Top of Given data

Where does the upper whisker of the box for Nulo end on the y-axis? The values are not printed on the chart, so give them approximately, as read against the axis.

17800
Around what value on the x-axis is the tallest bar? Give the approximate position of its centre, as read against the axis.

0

Bottom of Given data
Top of Given data

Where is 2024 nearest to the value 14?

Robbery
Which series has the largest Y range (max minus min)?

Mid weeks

Bottom of Given data

__Action item__: Gather every line in the entries above that contains the word "read", and copy each such line in full.

__Problem solution__:
Where does the upper whisker of the box for Nulo end on the y-axis? The values are not printed on the chart, so give them approximately, as read against the axis.
Around what value on the x-axis is the tallest bar? Give the approximate position of its centre, as read against the axis.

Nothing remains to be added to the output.